Treasury dealt another blow in ARPA tax case

Bonds

The Department of the Treasury has been handed another loss in its multi-state battle to uphold the American Rescue Plan’s Offset Provision, the statute that bars states from using federal coronavirus funds directly or indirectly for tax cuts, after judges in the Eleventh Circuit declined to review its previous decision handed down in January.

That’s the latest in the battle that has half the country contesting the statute, and this time, the plaintiffs are a 13-state coalition made up of West Virginia, Alabama, Arkansas, Alaska, Florida, Iowa, Kansas, Montana, New Hampshire, Oklahoma, South Carolina, South Dakota and Utah. This case could continue if Treasury decides to bring it to the nation’s highest court.

U.S. Secretary of the Treasury Janet Yellen

Andrew Harrer/Bloomberg

“The federal government may, if it wishes, appeal this decision to the U.S. Supreme Court,” said Joseph Bishop-Henchman, executive vice president of the National Taxpayers Union Foundation. “As Judge Brasher noted, the federal government recently declined to appeal the Sixth Circuit decision to the Supreme Court.”

But the eleven judge panel wasn’t without its dissenters, as Judge Robin S. Rosenbaum issued a 53 page rebuke of the panel’s interpretation, arguing that the panel views the matter within a “doomsday interpretation” of the statute that is “implausible.”

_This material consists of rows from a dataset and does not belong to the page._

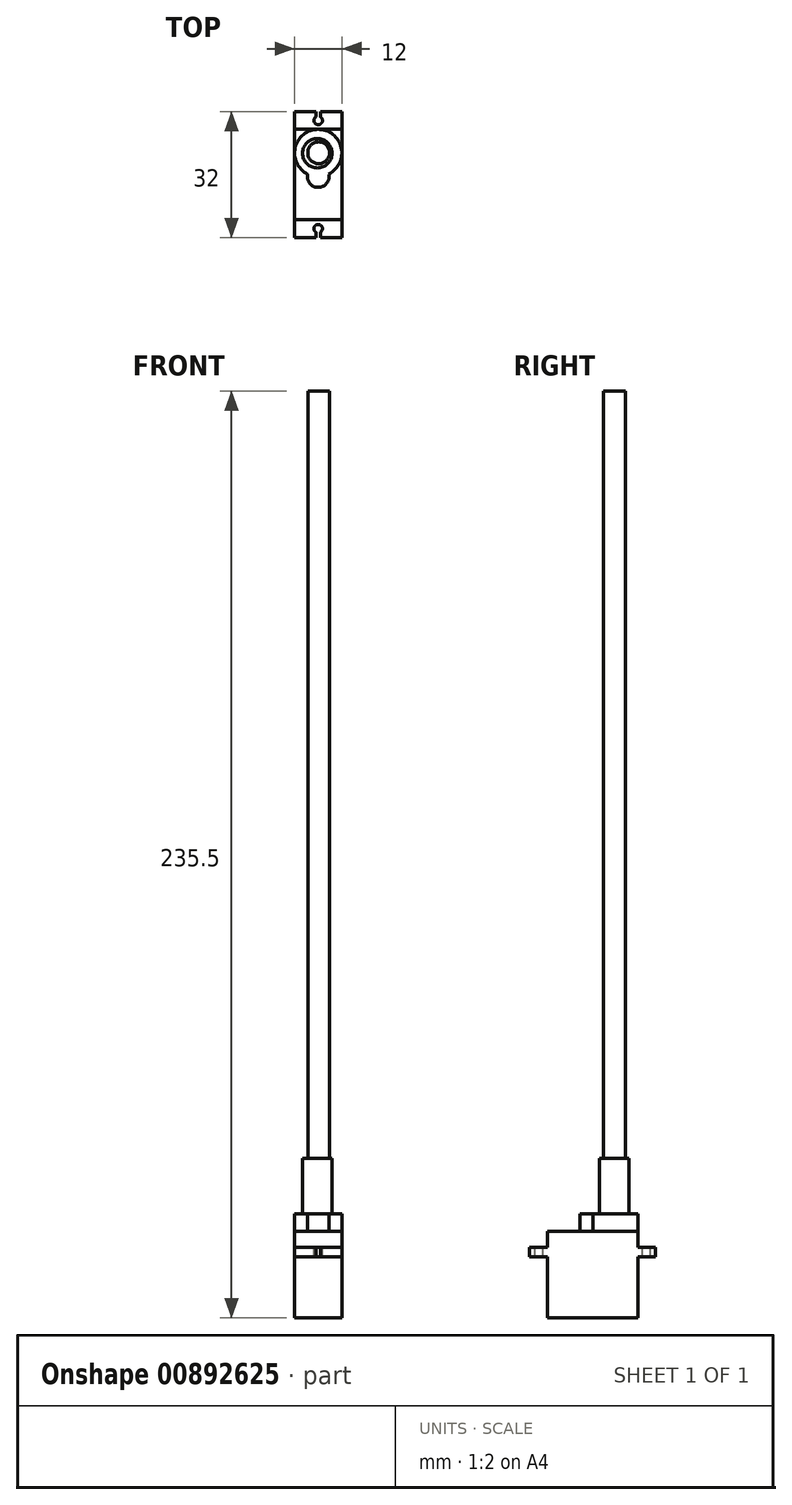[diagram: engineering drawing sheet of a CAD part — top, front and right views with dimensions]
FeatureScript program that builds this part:
annotation { "Feature Type Name" : "Feature", "Feature Type Description" : "" }
export const myFeature = defineFeature(function(context is Context, id is Id, definition is map)
    precondition{}
    {
        {
            var Q0;
            Q0=qCreatedBy(makeId("Top.planeOp"),FACE);
            var sketch = newSketch(context, id + "F0", { "sketchPlane" : qUnion([Q0])});
            skLineSegment(sketch, "E0.bottom", {"start": v(0, 0) * mm, "end": v(12, 0) * mm});
            skLineSegment(sketch, "E0.top", {"start": v(0, 23) * mm, "end": v(12, 23) * mm});
            skLineSegment(sketch, "E0.left", {"start": v(0, 0) * mm, "end": v(0, 23) * mm});
            skLineSegment(sketch, "E0.right", {"start": v(12, 0) * mm, "end": v(12, 23) * mm});
            skSolve(sketch);
        }
        {
            var Q0;
            Q0=qSketchRegion(id+"F0",true);
            extrude(context, id + "F1", {"entities" : qUnion([Q0]), "depth" : 22 * mm, "offsetDistance" : 25 * mm});
        }
        {
            var Q0;
            Q0=qCreatedBy(makeId("Top.planeOp"),FACE);
            cPlane(context, id + "F2", {"entities" : qUnion([Q0]), "cplaneType" : CPlaneType.OFFSET, "offset" : 15.5 * mm, "width" : 150 * mm, "height" : 150 * mm});
        }
        {
            var Q0;
            Q0=qCreatedBy(id+"F2.planeOp",FACE);
            var sketch = newSketch(context, id + "F3", { "sketchPlane" : qUnion([Q0])});
            skLineSegment(sketch, "E1.0", {"start": v(0, 23) * mm, "end": v(12, 23) * mm});
            skPoint(sketch, "E2.0", {"position": v(0, 11.5) * mm});
            skPoint(sketch, "E3.0", {"position": v(12, 11.5) * mm});
            skLineSegment(sketch, "E4", {"start": v(0, 11.5) * mm, "end": v(12, 11.5) * mm, "construction": true});
            skLineSegment(sketch, "E5", {"start": v(0, 23) * mm, "end": v(0, 27.5) * mm});
            skLineSegment(sketch, "E6", {"start": v(0, 27.5) * mm, "end": v(12, 27.5) * mm});
            skLineSegment(sketch, "E7", {"start": v(12, 27.5) * mm, "end": v(12, 23) * mm});
            skLineSegment(sketch, "E8.MirrorCS", {"start": v(0, 0) * mm, "end": v(12, 0) * mm});
            skLineSegment(sketch, "E9.MirrorCS", {"start": v(0, 0) * mm, "end": v(0, -4.5) * mm});
            skLineSegment(sketch, "E10.MirrorCS", {"start": v(0, -4.5) * mm, "end": v(12, -4.5) * mm});
            skLineSegment(sketch, "E11.MirrorCS", {"start": v(12, -4.5) * mm, "end": v(12, 0) * mm});
            skSolve(sketch);
        }
        {
            var Q0;
            Q0=qSketchRegion(id+"F3",true);
            extrude(context, id + "F4", {"entities" : qUnion([Q0]), "operationType" : NewBodyOperationType.ADD, "depth" : 2.5 * mm, "offsetDistance" : 25 * mm});
        }
        {
            var Q0;
            Q0=makeQuery(id+"F4.opExtrude","CAP_FACE",FACE,{"disambiguationData":[OSD([sQuery(id+"F3.wireOp",EDGE,"E1.0"),sQuery(id+"F3.wireOp",EDGE,"E5"),sQuery(id+"F3.wireOp",EDGE,"E6"),sQuery(id+"F3.wireOp",EDGE,"E7")])],"isStart":false});
            var sketch = newSketch(context, id + "F5", { "sketchPlane" : qUnion([Q0])});
            skCircle(sketch, "E12", {"center": v(6, 25.25) * mm, "radius": 1.07 * mm});
            skPoint(sketch, "E12.centerSnap0", {"position": v(12, 25.25) * mm});
            skPoint(sketch, "E12.centerSnap1", {"position": v(6, 27.5) * mm});
            skLineSegment(sketch, "E13", {"start": v(6, 27.5) * mm, "end": v(6, 25.25) * mm, "construction": true});
            skLineSegment(sketch, "E14", {"start": v(5.42, 27.5) * mm, "end": v(5.42, 26.16) * mm});
            skLineSegment(sketch, "E15", {"start": v(6.58, 27.5) * mm, "end": v(6.58, 26.16) * mm});
            skLineSegment(sketch, "E16", {"start": v(5.42, 27.5) * mm, "end": v(6, 27.5) * mm, "construction": true});
            skLineSegment(sketch, "E17", {"start": v(6, 27.5) * mm, "end": v(6.58, 27.5) * mm, "construction": true});
            skLineSegment(sketch, "E18.0.0", {"start": v(12, 23) * mm, "end": v(0, 23) * mm, "construction": true});
            skLineSegment(sketch, "E18.0.1", {"start": v(0, 23) * mm, "end": v(0, 0) * mm, "construction": true});
            skLineSegment(sketch, "E18.0.2", {"start": v(0, 0) * mm, "end": v(12, 0) * mm, "construction": true});
            skLineSegment(sketch, "E18.0.3", {"start": v(12, 0) * mm, "end": v(12, 23) * mm, "construction": true});
            skLineSegment(sketch, "E19", {"start": v(0, 11.5) * mm, "end": v(12, 11.5) * mm, "construction": true});
            skLineSegment(sketch, "E20.MirrorCS", {"start": v(6.58, -4.5) * mm, "end": v(6.58, -3.16) * mm});
            skCircle(sketch, "E21.MirrorC", {"center": v(6, -2.25) * mm, "radius": 1.07 * mm});
            skLineSegment(sketch, "E22.MirrorCS", {"start": v(6, -4.5) * mm, "end": v(6, -2.25) * mm, "construction": true});
            skPoint(sketch, "E23.MirrorP", {"position": v(6, -4.5) * mm});
            skLineSegment(sketch, "E24.MirrorCS", {"start": v(5.42, -4.5) * mm, "end": v(5.42, -3.16) * mm});
            skLineSegment(sketch, "E25", {"start": v(5.42, 27.5) * mm, "end": v(6.58, 27.5) * mm});
            skLineSegment(sketch, "E26.MirrorCS", {"start": v(5.42, -4.5) * mm, "end": v(6.58, -4.5) * mm});
            skLineSegment(sketch, "E27.MirrorCS", {"start": v(5.42, -4.5) * mm, "end": v(6, -4.5) * mm, "construction": true});
            skLineSegment(sketch, "E28.MirrorCS", {"start": v(6, -4.5) * mm, "end": v(6.58, -4.5) * mm, "construction": true});
            skSolve(sketch);
        }
        {
            var Q0;
            Q0=qSketchRegion(id+"F5",true);
            extrude(context, id + "F6", {"entities" : qUnion([Q0]), "operationType" : NewBodyOperationType.REMOVE, "endBound" : BoundingType.THROUGH_ALL, "oppositeDirection" : true, "depth" : 25 * mm, "offsetDistance" : 25 * mm});
        }
        {
            var Q0;
            Q0=makeQuery(id+"F1.opExtrude","CAP_FACE",FACE,{"disambiguationData":[OSD([sQuery(id+"F0.wireOp",EDGE,"E0.bottom"),sQuery(id+"F0.wireOp",EDGE,"E0.top"),sQuery(id+"F0.wireOp",EDGE,"E0.left"),sQuery(id+"F0.wireOp",EDGE,"E0.right")])],"isStart":false});
            var sketch = newSketch(context, id + "F7", { "sketchPlane" : qUnion([Q0])});
            skCircle(sketch, "E29", {"center": v(6, 17) * mm, "radius": 6 * mm});
            skPoint(sketch, "E29.centerSnap0", {"position": v(6, 23) * mm});
            skArc(sketch, "E30", {"start": v(3.32, 11.63) * mm, "mid": v(6, 8.25) * mm, "end": v(8.68, 11.63) * mm});
            skSolve(sketch);
        }
        {
            var Q0;
            Q0=qSketchRegion(id+"F7",true);
            extrude(context, id + "F8", {"entities" : qUnion([Q0]), "operationType" : NewBodyOperationType.ADD, "depth" : 4.5 * mm, "offsetDistance" : 25 * mm});
        }
        {
            var Q0;
            Q0=makeQuery(id+"F8.opExtrude","CAP_FACE",FACE,{"disambiguationData":[OSD([sQuery(id+"F7.wireOp",EDGE,"E29"),sQuery(id+"F7.wireOp",EDGE,"E30")])],"isStart":false});
            var sketch = newSketch(context, id + "F9", { "sketchPlane" : qUnion([Q0])});
            skCircle(sketch, "E31", {"center": v(6, 17) * mm, "radius": 2.43 * mm});
            skSolve(sketch);
        }
        {
            var Q0;
            Q0=qSketchRegion(id+"F9",true);
            extrude(context, id + "F10", {"entities" : qUnion([Q0]), "operationType" : NewBodyOperationType.ADD, "depth" : 3 * mm, "offsetDistance" : 25 * mm});
        }
        {
            var Q0;
            Q0=qCreatedBy(id+"F2.planeOp",FACE);
            var sketch = newSketch(context, id + "F11", { "sketchPlane" : qUnion([Q0])});
            skCircle(sketch, "E32", {"center": v(5.77, 16.94) * mm, "radius": 3.74 * mm});
            skSolve(sketch);
        }
        {
            var Q0;
            Q0=qSketchRegion(id+"F11",true);
            extrude(context, id + "F12", {"entities" : qUnion([Q0]), "operationType" : NewBodyOperationType.ADD, "depth" : 25 * mm, "offsetDistance" : 25 * mm});
        }
        {
            var Q0;
            Q0=qCreatedBy(id+"F2.planeOp",FACE);
            var sketch = newSketch(context, id + "F13", { "sketchPlane" : qUnion([Q0])});
            skCircle(sketch, "E33", {"center": v(6.12, 17.04) * mm, "radius": 2.77 * mm});
            skSolve(sketch);
        }
        {
            var Q0;
            Q0=qSketchRegion(id+"F13",true);
            extrude(context, id + "F14", {"entities" : qUnion([Q0]), "operationType" : NewBodyOperationType.ADD, "depth" : 220 * mm, "offsetDistance" : 25 * mm});
        }
    });
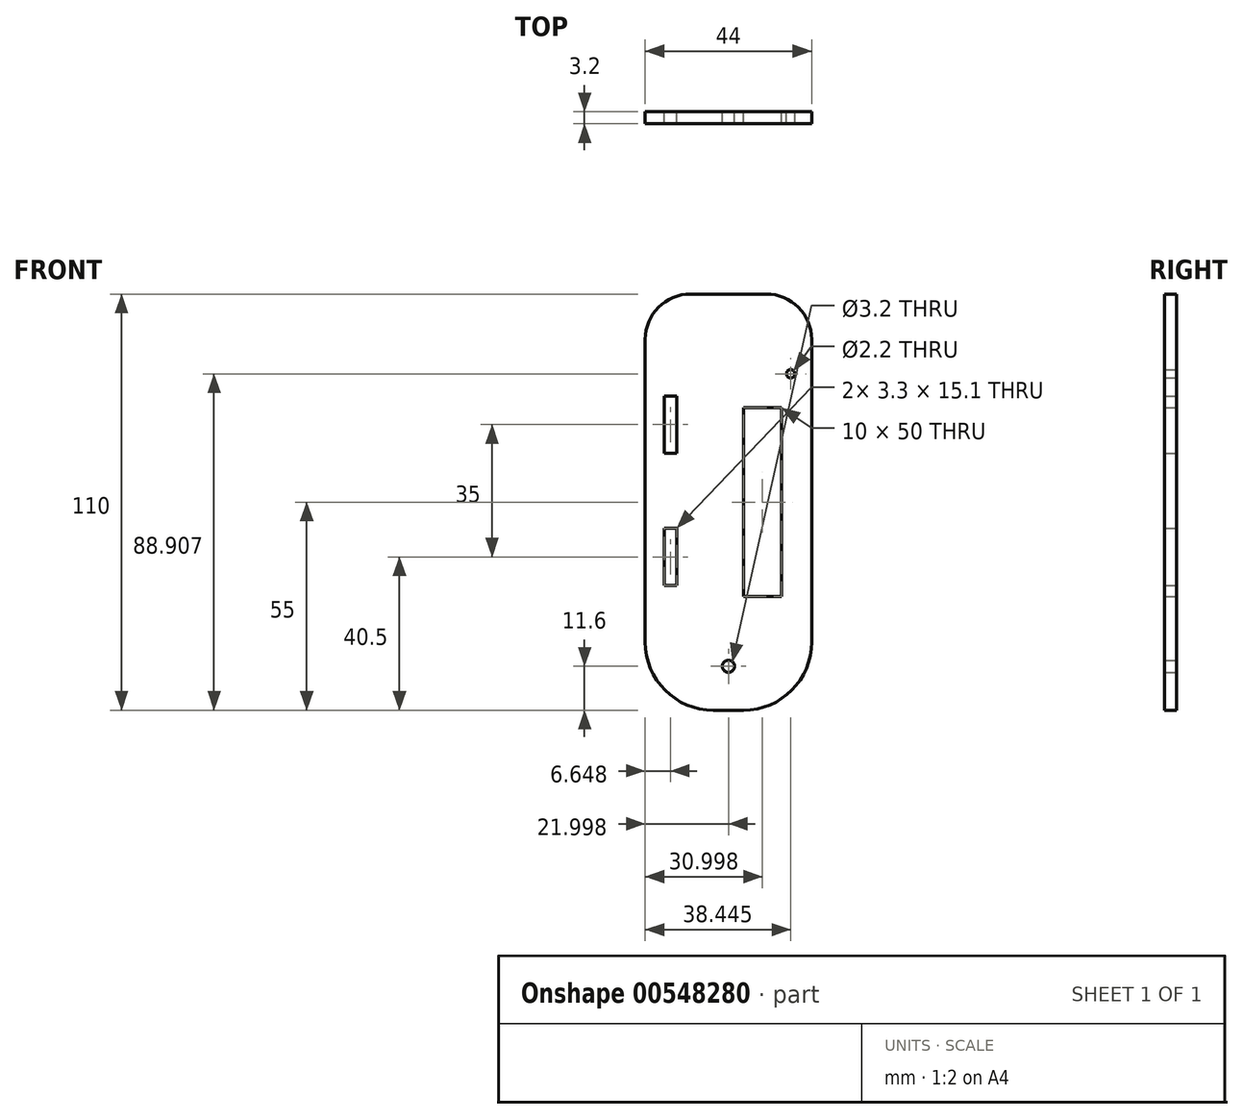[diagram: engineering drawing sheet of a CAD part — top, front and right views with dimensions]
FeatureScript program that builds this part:
annotation { "Feature Type Name" : "Feature", "Feature Type Description" : "" }
export const myFeature = defineFeature(function(context is Context, id is Id, definition is map)
    precondition{}
    {
        {
            var Q0;
            Q0=qCreatedBy(makeId("Front.planeOp"),FACE);
            var sketch = newSketch(context, id + "F0", { "sketchPlane" : qUnion([Q0])});
            skLineSegment(sketch, "E0.bottom", {"start": v(-2.9, 110) * mm, "end": v(17.1, 110) * mm});
            skLineSegment(sketch, "E0.top", {"start": v(3.1, 0) * mm, "end": v(11.1, 0) * mm});
            skLineSegment(sketch, "E0.left", {"start": v(-14.9, 98) * mm, "end": v(-14.9, 18) * mm});
            skLineSegment(sketch, "E0.right", {"start": v(29.1, 98) * mm, "end": v(29.1, 18) * mm});
            skPoint(sketch, "E1.visualSharp", {"position": v(-14.9, 110) * mm});
            skArc(sketch, "E1.filletArc", {"start": v(-2.9, 110) * mm, "mid": v(-11.38, 106.49) * mm, "end": v(-14.9, 98) * mm});
            skPoint(sketch, "E2.visualSharp", {"position": v(29.1, 110) * mm});
            skArc(sketch, "E2.filletArc", {"start": v(29.1, 98) * mm, "mid": v(25.6, 106.49) * mm, "end": v(17.1, 110) * mm});
            skPoint(sketch, "E3.visualSharp", {"position": v(-14.9, 0) * mm});
            skArc(sketch, "E3.filletArc", {"start": v(-14.9, 18) * mm, "mid": v(-9.62, 5.27) * mm, "end": v(3.1, 0) * mm});
            skPoint(sketch, "E4.visualSharp", {"position": v(29.1, 0) * mm});
            skArc(sketch, "E4.filletArc", {"start": v(11.1, 0) * mm, "mid": v(23.84, 5.27) * mm, "end": v(29.1, 18) * mm});
            skCircle(sketch, "E5", {"center": v(7.1, 11.6) * mm, "radius": 1.6 * mm});
            skLineSegment(sketch, "E6.bottom", {"start": v(-9.9, 32.95) * mm, "end": v(-6.6, 32.95) * mm});
            skLineSegment(sketch, "E6.top", {"start": v(-9.9, 48.05) * mm, "end": v(-6.6, 48.05) * mm});
            skLineSegment(sketch, "E6.left", {"start": v(-9.9, 32.95) * mm, "end": v(-9.9, 48.05) * mm});
            skLineSegment(sketch, "E6.right", {"start": v(-6.6, 32.95) * mm, "end": v(-6.6, 48.05) * mm});
            skLineSegment(sketch, "E7.bottom", {"start": v(-9.9, 67.95) * mm, "end": v(-6.6, 67.95) * mm});
            skLineSegment(sketch, "E7.top", {"start": v(-9.9, 83.05) * mm, "end": v(-6.6, 83.05) * mm});
            skLineSegment(sketch, "E7.left", {"start": v(-9.9, 67.95) * mm, "end": v(-9.9, 83.05) * mm});
            skLineSegment(sketch, "E7.right", {"start": v(-6.6, 67.95) * mm, "end": v(-6.6, 83.05) * mm});
            skLineSegment(sketch, "E8.bottom", {"start": v(11.1, 30) * mm, "end": v(21.1, 30) * mm});
            skLineSegment(sketch, "E8.top", {"start": v(11.1, 80) * mm, "end": v(21.1, 80) * mm});
            skLineSegment(sketch, "E8.left", {"start": v(11.1, 30) * mm, "end": v(11.1, 80) * mm});
            skLineSegment(sketch, "E8.right", {"start": v(21.1, 30) * mm, "end": v(21.1, 80) * mm});
            skCircle(sketch, "E9", {"center": v(23.56, 88.9) * mm, "radius": 1.1 * mm});
            skSolve(sketch);
        }
        {
            var Q0;
            Q0=qSketchRegion(id+"F0",true);
            extrude(context, id + "F1", {"entities" : qUnion([Q0]), "depth" : 3.2 * mm, "offsetDistance" : 25 * mm});
        }
    });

Rosenbaum also said the use of the word “indirectly” is clear in meaning that Congress prohibits circumvention of the direct prohibition and that there is significance in that Congress wrote “net tax revenue” and not “expected net tax revenue.” 

“The panel opinion looked up the dictionary definitions of three of the 80-plus words in the statutory provision, found that those definitions in isolation did not answer the question before the Court, and threw in the towel, proclaiming the provision unascertainable,” Judge Rosenbaum wrote. “The panel opinion didn’t consider the statutory context, the statutory purpose as derived from the text, the statutory structure, or statutory history.”

For the rest of the country, states continue to win when the decision gets to the merits of the case and isn’t rendered moot by rulings on standing to bring suit.

By their own actions, Treasury has only seemed interested in appealing the cases if there’s a clear chance they can win, taxpayer advocates say, and when the opportunity arises for them to appeal to the Supreme Court, they don’t.

“It’s really hard to believe that the Supreme Court would give them a better chance than what they’re getting in all the appeals courts,” Bishop-Henchman said.